First, the code repositories we are using. Because we need to distrust any code that either we did not write or is lodged somewhere that might be compromised, such as in a third-party cloud repository, we should treat the sources of those code libraries just as we would any other supplier. Third party risk management (TPRM) is not a concept that is known to the typical developer and it is essential either to gain an understanding or engage with someone who is already well versed in the concept. Do not pull down updated versions without verifying them. Ensure you have a comprehensive software bill of materials (another concept that merits discussion of its own, as it is a big area), as this will allow you quickly to understand the implications should one of the libraries you have used be shown to have a vulnerability.

Second, the approach we take to the development process. Embed the concept of DevSecOps, to ensure that the security team are involved throughout the full development lifecycle, not just at the very last step before deployment. Automate testing, both functional and security, and apply it throughout the process – from static testing of source code to dynamic testing of the release candidate and even the live version once promoted to production. Be firm with the principle of least privilege: developers should not access production systems, while the gateways through which code has to pass to move from development, though testing and into production must be firm, clear and effective.

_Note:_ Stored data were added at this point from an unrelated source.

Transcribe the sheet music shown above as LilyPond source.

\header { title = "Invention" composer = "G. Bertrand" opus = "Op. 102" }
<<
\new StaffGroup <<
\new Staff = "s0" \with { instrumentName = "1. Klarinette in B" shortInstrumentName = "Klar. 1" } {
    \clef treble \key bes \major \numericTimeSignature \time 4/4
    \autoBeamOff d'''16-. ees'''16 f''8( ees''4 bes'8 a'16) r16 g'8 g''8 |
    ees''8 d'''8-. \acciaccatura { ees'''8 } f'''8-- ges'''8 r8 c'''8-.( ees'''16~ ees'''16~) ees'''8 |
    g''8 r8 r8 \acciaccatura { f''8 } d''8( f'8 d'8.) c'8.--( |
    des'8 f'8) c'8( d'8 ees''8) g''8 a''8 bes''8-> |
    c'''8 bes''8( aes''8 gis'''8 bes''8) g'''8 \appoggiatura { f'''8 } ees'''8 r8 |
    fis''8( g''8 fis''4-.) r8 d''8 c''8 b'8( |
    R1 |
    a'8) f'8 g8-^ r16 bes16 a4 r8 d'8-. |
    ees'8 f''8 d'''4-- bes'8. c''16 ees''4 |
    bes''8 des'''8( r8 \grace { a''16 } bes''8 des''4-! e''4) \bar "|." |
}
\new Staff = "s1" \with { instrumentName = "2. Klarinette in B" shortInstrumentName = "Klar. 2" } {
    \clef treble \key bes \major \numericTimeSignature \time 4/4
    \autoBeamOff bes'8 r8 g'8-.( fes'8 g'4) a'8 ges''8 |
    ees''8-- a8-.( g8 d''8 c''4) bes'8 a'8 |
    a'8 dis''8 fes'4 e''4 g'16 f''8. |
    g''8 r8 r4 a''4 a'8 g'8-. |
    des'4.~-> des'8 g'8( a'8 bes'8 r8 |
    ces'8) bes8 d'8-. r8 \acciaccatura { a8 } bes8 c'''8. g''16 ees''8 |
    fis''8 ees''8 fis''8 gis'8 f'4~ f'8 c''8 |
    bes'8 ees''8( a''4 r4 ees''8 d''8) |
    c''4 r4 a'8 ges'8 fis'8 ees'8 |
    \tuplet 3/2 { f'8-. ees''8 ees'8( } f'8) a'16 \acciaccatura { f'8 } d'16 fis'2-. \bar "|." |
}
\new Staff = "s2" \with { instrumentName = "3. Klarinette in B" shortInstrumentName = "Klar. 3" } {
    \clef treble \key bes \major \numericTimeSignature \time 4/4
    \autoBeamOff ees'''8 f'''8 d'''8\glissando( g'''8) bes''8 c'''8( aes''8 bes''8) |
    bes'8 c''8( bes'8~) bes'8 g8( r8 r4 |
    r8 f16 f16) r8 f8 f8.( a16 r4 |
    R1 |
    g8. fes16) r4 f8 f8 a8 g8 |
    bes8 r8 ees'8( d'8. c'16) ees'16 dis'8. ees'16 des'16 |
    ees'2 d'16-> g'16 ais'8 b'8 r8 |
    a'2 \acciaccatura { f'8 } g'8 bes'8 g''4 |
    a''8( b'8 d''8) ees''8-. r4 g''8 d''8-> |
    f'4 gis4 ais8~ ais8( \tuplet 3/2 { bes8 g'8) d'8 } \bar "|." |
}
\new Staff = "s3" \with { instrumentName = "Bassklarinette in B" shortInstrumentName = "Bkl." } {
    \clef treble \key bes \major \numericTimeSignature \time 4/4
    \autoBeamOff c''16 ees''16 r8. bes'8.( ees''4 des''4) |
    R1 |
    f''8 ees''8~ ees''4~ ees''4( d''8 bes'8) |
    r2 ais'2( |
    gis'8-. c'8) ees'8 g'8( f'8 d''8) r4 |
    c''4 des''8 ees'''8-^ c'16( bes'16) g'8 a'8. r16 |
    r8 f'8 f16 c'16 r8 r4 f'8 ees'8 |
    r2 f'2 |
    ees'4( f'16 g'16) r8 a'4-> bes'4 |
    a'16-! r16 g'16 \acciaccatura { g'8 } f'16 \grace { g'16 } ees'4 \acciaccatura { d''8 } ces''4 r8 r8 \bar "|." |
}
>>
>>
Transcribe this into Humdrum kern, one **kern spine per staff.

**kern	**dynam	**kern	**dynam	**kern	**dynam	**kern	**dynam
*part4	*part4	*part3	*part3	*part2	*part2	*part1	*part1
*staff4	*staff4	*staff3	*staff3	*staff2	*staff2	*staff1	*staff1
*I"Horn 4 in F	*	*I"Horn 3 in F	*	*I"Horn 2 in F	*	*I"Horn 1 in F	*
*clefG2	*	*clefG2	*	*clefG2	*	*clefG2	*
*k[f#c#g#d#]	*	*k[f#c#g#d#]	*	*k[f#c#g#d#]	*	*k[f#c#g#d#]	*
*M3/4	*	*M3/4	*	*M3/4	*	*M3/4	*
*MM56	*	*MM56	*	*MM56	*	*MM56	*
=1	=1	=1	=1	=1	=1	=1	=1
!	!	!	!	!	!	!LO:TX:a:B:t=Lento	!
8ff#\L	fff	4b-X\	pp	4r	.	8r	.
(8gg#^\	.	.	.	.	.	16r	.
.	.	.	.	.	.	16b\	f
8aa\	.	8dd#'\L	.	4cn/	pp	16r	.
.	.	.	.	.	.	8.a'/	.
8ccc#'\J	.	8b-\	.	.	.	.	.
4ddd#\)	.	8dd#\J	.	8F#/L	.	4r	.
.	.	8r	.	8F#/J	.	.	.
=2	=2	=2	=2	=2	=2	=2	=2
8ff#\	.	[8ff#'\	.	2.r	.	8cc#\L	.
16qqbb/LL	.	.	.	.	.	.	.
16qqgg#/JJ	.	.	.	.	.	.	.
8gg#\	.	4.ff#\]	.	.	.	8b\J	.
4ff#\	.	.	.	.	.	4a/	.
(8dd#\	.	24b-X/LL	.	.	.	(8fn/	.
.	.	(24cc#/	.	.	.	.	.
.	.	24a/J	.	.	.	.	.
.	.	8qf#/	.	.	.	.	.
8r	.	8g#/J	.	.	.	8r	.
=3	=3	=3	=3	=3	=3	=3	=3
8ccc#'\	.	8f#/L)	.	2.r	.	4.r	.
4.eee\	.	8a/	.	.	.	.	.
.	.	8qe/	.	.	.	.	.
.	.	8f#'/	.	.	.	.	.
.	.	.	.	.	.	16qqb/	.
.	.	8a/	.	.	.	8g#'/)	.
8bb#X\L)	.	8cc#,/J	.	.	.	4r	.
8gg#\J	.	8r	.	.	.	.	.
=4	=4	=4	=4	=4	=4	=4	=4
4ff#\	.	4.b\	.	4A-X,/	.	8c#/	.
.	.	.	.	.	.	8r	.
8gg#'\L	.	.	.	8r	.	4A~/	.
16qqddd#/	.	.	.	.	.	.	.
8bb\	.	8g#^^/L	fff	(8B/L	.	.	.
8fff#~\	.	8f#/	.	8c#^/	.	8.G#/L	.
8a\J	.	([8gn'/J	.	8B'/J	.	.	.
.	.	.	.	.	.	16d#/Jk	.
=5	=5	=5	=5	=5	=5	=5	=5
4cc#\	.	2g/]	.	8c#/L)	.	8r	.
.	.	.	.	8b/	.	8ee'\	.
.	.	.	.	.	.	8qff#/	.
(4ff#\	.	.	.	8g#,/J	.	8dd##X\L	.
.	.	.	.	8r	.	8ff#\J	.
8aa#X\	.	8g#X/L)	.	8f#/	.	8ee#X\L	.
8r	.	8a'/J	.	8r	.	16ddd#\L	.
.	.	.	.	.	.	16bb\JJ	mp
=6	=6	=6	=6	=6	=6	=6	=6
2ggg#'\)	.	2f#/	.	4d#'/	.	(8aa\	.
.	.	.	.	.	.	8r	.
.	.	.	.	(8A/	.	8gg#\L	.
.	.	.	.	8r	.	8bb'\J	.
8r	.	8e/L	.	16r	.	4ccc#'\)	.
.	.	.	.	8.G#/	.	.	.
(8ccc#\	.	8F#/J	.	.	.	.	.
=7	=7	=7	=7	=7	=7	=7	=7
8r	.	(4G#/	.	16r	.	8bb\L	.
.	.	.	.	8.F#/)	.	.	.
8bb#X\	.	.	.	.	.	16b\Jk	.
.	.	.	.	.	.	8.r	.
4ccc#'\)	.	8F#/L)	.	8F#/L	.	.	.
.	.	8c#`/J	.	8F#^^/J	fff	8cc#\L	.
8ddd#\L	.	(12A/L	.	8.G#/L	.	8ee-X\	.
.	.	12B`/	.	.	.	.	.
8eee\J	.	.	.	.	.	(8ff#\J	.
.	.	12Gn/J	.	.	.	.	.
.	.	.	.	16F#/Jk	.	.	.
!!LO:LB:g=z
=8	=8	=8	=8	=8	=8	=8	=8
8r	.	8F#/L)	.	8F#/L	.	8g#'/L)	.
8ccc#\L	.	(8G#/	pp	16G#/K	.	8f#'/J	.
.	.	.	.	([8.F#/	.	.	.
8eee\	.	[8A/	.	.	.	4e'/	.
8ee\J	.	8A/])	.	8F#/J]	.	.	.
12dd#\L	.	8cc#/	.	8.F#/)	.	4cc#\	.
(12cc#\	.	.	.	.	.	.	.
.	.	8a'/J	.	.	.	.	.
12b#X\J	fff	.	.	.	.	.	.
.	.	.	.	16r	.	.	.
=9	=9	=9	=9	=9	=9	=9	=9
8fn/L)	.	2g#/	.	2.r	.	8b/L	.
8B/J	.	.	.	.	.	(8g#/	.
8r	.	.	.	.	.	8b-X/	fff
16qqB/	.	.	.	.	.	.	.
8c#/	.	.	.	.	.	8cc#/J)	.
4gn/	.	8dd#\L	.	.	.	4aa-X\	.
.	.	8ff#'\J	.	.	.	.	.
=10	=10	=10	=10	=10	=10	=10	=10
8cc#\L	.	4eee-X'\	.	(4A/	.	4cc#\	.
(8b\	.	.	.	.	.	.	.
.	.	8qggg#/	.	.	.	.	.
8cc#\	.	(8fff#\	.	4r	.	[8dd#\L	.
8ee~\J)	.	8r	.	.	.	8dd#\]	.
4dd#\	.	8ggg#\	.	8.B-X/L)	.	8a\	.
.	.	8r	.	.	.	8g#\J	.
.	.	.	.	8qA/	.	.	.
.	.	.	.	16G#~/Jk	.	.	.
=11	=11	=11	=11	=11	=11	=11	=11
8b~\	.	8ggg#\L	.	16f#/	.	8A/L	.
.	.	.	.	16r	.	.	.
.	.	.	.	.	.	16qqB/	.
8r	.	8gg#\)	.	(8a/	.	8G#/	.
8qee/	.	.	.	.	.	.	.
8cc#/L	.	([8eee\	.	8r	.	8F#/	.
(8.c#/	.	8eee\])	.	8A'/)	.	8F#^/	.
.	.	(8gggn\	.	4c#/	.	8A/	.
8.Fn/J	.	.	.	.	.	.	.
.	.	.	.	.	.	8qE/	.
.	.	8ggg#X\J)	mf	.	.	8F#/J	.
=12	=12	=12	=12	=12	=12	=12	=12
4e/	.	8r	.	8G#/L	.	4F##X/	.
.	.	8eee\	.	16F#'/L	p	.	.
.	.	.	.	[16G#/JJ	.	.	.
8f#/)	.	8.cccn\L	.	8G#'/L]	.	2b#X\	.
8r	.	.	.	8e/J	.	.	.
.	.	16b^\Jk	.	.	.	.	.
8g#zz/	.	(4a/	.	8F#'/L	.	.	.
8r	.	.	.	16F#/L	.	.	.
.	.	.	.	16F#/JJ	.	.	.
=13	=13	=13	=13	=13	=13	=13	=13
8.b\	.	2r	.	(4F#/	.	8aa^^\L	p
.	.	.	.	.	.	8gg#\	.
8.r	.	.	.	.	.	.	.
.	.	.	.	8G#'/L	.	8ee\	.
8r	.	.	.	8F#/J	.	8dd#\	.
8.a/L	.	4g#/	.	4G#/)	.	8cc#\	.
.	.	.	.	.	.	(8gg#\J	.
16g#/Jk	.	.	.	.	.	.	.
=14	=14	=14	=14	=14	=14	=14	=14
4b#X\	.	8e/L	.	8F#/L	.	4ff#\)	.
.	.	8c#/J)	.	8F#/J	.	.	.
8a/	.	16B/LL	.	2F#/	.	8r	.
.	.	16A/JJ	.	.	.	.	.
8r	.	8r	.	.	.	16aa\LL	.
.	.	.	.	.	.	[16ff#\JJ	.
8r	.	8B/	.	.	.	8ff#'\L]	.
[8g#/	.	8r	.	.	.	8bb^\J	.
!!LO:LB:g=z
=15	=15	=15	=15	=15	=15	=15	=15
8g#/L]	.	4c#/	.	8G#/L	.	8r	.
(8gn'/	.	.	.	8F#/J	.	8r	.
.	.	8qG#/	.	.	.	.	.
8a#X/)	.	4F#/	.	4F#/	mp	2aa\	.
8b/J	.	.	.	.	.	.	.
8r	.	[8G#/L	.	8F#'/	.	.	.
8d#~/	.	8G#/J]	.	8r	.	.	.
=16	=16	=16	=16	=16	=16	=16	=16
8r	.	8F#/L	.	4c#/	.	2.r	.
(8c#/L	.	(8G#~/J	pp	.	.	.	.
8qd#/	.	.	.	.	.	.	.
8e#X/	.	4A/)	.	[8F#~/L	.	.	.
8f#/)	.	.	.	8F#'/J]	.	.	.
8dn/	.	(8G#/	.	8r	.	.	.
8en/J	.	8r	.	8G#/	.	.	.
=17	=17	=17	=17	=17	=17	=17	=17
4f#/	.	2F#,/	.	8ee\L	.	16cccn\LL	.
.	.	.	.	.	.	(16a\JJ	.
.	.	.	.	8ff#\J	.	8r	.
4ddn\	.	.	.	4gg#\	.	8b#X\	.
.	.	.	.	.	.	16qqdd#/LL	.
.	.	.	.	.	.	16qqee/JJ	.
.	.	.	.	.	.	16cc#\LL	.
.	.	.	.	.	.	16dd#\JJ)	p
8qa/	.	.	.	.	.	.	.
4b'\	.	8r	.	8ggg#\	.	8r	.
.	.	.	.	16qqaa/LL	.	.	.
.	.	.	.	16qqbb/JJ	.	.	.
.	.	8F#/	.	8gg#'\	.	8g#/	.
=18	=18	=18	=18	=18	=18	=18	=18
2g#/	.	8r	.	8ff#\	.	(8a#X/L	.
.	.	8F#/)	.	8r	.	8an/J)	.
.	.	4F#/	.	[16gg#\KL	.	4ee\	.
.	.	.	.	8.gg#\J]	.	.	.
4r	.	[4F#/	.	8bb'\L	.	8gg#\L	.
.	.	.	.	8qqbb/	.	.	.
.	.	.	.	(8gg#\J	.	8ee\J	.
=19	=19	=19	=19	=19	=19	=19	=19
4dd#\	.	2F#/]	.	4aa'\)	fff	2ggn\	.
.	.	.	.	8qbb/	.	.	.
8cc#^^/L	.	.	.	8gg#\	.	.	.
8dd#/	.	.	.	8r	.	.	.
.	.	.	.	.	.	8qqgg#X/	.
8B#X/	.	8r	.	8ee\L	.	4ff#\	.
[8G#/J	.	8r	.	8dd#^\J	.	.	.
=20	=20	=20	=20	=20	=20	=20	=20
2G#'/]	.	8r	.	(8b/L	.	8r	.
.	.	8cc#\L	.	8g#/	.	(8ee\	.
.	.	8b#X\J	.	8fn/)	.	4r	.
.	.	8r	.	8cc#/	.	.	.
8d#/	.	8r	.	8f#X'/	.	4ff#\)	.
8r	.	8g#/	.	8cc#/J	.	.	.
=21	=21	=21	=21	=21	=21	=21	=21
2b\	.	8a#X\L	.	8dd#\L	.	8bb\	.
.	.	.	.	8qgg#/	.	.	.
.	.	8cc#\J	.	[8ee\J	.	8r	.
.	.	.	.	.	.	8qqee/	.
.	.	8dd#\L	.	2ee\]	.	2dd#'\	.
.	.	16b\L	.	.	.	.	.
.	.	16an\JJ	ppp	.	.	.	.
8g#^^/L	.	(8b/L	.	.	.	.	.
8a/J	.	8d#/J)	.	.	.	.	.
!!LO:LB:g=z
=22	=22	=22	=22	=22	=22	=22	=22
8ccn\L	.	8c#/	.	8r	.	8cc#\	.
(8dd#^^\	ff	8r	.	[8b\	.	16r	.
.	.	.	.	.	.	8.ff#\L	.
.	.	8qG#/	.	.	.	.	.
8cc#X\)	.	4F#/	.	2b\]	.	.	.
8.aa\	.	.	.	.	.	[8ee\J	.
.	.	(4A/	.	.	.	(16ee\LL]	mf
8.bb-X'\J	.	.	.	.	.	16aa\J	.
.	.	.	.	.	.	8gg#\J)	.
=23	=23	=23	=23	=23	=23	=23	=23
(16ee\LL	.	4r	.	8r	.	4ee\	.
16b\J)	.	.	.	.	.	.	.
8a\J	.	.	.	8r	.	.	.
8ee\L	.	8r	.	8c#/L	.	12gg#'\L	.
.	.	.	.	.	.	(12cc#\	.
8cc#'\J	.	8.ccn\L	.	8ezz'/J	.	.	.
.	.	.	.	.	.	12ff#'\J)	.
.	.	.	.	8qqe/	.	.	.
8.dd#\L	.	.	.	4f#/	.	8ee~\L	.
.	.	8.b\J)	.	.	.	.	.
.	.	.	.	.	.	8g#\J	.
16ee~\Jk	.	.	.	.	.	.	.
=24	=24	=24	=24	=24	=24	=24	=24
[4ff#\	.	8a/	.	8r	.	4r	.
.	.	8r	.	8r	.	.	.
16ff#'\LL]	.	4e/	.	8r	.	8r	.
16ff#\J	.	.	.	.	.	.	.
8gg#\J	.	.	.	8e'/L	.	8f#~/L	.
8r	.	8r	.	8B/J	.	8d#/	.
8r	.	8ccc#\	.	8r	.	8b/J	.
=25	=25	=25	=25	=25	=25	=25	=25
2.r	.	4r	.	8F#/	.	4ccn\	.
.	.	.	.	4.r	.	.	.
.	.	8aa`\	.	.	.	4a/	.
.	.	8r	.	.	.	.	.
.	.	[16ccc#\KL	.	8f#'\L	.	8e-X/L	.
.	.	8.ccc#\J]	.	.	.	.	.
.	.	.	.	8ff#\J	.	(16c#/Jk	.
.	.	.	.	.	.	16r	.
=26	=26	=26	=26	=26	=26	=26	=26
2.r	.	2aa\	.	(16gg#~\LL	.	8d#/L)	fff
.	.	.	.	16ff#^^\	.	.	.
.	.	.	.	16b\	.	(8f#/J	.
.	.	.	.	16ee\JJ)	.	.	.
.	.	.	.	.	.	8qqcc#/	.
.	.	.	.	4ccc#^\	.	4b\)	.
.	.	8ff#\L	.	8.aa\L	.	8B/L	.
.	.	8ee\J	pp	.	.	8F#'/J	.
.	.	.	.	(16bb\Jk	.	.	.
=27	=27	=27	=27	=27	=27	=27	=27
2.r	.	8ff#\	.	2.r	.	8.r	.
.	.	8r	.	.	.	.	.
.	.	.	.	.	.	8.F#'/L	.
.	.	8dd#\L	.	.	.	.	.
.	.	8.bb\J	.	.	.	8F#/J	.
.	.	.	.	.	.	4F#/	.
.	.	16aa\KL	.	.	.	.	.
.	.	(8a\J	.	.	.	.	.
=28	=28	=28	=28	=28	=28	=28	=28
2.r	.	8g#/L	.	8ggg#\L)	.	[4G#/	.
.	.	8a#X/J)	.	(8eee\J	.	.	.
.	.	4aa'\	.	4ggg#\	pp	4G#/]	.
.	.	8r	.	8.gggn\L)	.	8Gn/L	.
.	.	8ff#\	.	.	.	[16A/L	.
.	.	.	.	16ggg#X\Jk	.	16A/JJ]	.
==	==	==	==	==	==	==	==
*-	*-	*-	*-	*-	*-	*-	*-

The third step relates to the wider production environment rather than the code acquisition and development/build process: be prepared for the unexpected and ensure that you enhance your business continuity plans to encompass the potential impacts of a security incident in the pipeline and/or its supply chain. The likelihood of an incident will always be non-zero, so it is important to be ready, and to be ready with a plan that was written specifically for pipeline incident scenarios.